_Exercise details:_ Your copy must hold all of the data below, unchanged and without images.

_Given data:_

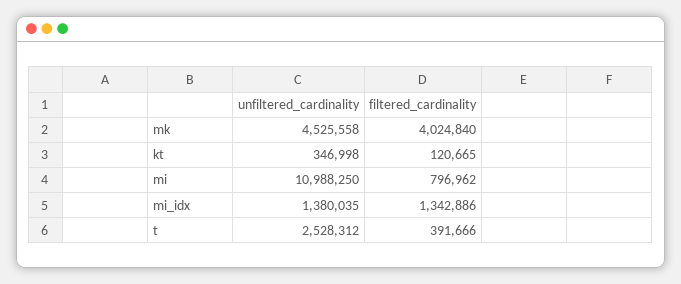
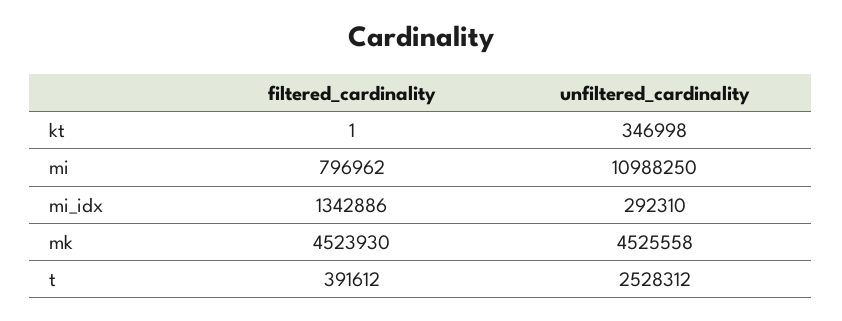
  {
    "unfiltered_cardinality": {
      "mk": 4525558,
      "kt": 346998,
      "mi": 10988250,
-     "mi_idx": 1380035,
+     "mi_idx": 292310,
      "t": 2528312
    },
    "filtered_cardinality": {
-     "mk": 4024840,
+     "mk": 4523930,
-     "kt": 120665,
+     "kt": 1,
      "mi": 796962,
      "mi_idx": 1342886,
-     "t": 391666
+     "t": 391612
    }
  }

_Written solution:_
  {
    "unfiltered_cardinality": {
      "mk": 4525558,
      "kt": 346998,
      "mi": 10988250,
-     "mi_idx": 1380035,
+     "mi_idx": 292310,
      "t": 2528312
    },
    "filtered_cardinality": {
-     "mk": 4024840,
+     "mk": 4523930,
-     "kt": 120665,
+     "kt": 1,
      "mi": 796962,
      "mi_idx": 1342886,
-     "t": 391666
+     "t": 391612
    }
  }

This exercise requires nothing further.